▶ [YOUR TASK] Extract the lines that carry the string "read" from the listing.

▶ [PROVIDED RECORDS]

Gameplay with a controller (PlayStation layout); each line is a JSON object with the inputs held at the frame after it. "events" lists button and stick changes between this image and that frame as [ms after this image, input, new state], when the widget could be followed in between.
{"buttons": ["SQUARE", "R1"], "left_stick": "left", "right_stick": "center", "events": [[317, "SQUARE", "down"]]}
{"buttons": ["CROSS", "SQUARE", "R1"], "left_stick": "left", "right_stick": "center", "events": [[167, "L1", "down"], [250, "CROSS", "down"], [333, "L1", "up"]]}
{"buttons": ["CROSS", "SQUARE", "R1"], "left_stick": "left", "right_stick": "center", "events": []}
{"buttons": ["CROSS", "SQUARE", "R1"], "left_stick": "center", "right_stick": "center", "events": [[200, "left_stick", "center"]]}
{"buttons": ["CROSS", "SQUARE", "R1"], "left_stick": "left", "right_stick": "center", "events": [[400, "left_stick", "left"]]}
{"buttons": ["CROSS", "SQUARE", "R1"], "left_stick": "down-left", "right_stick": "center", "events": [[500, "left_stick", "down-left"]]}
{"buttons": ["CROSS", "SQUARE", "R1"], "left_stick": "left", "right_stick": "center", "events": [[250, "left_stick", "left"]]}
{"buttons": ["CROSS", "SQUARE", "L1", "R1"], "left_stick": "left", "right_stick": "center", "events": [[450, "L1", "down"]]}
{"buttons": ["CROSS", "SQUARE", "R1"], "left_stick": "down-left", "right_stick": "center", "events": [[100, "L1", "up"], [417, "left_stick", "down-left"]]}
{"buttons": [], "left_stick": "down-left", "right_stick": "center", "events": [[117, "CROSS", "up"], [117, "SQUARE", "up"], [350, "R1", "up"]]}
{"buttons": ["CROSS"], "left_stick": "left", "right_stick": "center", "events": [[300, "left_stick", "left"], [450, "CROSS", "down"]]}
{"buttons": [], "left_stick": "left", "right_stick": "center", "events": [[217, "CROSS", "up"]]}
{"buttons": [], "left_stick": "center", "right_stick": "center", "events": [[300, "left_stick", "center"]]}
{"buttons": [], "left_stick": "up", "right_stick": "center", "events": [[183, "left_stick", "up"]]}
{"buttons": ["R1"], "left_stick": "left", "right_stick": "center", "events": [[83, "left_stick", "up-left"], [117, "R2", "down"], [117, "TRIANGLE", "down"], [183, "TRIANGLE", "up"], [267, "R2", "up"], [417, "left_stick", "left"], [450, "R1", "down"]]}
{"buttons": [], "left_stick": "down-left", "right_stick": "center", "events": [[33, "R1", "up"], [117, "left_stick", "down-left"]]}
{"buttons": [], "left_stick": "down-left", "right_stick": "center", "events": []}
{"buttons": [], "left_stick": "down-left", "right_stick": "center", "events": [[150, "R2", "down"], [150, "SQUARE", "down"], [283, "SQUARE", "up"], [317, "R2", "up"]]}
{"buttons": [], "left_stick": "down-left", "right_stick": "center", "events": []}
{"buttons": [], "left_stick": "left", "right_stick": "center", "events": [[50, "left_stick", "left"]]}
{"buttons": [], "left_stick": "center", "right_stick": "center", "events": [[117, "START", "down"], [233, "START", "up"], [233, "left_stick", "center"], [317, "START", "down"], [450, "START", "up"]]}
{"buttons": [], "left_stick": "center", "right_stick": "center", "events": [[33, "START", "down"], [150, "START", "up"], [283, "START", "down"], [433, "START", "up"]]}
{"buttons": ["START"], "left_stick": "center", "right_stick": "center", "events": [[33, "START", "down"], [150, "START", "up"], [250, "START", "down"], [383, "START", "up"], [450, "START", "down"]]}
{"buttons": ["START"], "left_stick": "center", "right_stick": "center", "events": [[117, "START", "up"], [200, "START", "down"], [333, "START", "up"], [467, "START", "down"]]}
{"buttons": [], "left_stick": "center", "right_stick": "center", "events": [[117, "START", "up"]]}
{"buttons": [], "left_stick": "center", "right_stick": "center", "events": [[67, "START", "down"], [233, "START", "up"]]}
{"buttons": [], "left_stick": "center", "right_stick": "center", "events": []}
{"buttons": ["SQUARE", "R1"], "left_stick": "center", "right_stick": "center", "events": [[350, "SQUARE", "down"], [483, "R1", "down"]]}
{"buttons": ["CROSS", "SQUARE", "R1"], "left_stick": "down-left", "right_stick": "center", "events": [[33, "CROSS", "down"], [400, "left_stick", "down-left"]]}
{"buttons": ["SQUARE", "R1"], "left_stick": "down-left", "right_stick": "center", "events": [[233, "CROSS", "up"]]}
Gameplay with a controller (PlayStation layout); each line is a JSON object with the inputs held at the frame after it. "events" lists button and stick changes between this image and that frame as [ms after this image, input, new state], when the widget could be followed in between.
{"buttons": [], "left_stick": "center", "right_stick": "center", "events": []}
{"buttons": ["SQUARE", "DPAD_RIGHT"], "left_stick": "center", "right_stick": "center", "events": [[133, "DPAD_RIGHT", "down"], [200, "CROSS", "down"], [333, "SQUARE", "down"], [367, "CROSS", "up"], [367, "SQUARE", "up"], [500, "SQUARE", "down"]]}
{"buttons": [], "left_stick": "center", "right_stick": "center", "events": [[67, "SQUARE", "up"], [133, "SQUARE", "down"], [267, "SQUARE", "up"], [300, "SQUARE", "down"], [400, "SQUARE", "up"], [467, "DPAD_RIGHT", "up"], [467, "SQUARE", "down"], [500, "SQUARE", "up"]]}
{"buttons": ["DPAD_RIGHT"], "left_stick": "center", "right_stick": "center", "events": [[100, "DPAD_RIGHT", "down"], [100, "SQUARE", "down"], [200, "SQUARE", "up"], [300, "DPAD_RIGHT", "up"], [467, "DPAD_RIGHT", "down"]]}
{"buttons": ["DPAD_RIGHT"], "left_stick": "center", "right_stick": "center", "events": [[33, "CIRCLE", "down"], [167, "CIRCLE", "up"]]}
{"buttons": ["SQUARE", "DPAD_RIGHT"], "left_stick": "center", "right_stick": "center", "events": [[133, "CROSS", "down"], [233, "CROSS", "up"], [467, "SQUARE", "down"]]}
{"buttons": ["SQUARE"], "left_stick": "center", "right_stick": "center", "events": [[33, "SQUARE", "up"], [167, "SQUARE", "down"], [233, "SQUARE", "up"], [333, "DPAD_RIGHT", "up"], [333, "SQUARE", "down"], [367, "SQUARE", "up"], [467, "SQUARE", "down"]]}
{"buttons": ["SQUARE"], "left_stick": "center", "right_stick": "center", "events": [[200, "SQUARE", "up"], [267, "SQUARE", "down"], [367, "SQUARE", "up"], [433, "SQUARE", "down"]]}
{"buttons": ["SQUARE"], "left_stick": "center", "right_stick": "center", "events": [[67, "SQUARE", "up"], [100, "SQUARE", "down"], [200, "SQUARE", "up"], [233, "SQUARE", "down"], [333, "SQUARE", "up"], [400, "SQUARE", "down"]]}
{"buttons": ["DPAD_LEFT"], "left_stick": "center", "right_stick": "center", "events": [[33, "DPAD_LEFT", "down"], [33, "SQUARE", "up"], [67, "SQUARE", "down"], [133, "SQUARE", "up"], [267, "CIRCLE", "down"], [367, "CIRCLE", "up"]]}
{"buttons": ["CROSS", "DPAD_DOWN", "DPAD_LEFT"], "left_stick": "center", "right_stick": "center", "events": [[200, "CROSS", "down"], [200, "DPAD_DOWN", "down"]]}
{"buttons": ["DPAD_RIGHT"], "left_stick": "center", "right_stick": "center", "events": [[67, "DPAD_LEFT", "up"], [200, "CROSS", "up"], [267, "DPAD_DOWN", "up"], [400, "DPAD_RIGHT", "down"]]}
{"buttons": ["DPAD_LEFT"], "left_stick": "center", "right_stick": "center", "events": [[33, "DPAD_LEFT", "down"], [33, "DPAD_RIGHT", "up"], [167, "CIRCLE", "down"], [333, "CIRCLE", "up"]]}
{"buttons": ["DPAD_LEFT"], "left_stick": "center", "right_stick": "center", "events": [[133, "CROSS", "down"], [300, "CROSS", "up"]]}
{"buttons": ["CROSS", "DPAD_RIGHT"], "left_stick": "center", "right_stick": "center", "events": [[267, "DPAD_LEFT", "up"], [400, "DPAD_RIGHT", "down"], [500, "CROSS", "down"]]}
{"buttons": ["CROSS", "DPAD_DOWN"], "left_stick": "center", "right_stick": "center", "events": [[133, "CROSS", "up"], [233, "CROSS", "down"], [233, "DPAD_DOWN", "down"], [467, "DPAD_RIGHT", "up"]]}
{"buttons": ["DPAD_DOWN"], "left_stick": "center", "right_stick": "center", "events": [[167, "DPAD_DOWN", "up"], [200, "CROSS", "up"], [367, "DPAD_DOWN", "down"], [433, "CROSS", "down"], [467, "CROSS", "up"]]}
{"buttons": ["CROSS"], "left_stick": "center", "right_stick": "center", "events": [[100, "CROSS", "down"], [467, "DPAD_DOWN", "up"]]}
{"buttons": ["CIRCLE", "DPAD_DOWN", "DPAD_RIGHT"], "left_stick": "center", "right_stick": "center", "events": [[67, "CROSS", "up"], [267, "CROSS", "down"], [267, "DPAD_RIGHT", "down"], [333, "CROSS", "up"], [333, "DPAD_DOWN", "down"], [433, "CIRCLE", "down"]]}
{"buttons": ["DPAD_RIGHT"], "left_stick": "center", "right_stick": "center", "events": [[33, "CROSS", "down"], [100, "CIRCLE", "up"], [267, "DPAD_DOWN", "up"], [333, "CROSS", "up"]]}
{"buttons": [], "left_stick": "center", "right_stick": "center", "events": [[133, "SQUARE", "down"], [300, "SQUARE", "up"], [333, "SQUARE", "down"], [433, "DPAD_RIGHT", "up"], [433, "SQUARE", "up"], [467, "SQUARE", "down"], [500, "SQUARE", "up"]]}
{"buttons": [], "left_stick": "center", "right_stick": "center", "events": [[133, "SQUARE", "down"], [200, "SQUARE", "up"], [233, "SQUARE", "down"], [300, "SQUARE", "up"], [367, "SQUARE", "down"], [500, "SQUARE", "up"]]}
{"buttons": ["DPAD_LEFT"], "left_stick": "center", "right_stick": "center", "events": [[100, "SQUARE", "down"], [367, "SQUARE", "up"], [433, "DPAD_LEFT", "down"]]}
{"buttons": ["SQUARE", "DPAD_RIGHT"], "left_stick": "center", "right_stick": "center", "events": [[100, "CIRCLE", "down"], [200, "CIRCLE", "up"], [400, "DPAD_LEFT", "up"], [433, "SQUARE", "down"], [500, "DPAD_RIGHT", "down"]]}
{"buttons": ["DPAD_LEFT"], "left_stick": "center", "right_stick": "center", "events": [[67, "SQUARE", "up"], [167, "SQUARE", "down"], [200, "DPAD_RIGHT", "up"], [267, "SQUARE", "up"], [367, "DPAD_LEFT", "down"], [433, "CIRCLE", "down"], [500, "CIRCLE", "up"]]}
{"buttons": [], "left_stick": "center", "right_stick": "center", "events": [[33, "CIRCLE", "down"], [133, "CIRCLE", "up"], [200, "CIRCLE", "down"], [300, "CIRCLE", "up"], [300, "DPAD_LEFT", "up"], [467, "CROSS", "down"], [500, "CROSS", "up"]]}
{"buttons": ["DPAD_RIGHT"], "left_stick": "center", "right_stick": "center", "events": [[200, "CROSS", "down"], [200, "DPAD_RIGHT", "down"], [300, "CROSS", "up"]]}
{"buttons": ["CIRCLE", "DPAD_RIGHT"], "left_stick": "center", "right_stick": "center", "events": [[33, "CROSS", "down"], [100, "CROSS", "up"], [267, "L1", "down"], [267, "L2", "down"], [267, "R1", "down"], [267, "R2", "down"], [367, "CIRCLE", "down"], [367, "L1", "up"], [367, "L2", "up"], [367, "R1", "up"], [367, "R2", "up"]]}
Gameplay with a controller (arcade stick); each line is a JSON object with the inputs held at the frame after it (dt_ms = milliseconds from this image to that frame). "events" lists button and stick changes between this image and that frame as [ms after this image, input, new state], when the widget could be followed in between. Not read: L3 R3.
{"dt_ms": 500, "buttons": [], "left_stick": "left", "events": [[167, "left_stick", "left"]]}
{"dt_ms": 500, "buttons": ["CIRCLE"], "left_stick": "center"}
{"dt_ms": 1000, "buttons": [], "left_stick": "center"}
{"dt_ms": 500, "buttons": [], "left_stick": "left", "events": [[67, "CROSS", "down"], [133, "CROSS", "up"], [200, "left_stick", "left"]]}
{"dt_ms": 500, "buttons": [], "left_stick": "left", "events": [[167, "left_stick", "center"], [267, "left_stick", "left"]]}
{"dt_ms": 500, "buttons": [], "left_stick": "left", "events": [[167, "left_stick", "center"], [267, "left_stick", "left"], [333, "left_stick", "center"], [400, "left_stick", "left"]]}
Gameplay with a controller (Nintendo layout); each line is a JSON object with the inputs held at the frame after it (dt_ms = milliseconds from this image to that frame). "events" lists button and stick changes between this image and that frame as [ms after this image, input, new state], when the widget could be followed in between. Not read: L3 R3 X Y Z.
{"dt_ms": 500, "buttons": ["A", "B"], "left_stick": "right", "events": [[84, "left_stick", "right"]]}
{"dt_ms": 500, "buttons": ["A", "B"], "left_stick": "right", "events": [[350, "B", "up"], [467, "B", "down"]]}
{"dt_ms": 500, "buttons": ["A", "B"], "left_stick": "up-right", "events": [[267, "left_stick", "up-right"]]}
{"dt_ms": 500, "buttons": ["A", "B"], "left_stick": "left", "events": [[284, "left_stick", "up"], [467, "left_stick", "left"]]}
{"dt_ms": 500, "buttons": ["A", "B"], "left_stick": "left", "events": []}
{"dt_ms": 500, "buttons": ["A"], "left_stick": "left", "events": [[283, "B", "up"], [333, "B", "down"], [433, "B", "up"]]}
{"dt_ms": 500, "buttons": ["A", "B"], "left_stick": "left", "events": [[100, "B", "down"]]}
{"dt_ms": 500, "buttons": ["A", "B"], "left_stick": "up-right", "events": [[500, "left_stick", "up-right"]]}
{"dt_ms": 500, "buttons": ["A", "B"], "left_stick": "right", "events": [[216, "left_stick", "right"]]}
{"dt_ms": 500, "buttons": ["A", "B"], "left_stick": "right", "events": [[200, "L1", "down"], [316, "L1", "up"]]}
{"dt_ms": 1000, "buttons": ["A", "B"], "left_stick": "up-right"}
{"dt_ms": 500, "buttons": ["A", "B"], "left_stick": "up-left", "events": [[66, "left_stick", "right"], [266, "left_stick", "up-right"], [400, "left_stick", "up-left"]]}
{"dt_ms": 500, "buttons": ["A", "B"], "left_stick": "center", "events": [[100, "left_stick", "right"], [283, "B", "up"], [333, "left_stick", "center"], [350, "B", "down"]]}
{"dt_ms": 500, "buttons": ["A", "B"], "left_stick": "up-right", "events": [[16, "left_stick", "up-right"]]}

▶ [EXPECTED ANSWER]
Gameplay with a controller (arcade stick); each line is a JSON object with the inputs held at the frame after it (dt_ms = milliseconds from this image to that frame). "events" lists button and stick changes between this image and that frame as [ms after this image, input, new state], when the widget could be followed in between. Not read: L3 R3.
Gameplay with a controller (Nintendo layout); each line is a JSON object with the inputs held at the frame after it (dt_ms = milliseconds from this image to that frame). "events" lists button and stick changes between this image and that frame as [ms after this image, input, new state], when the widget could be followed in between. Not read: L3 R3 X Y Z.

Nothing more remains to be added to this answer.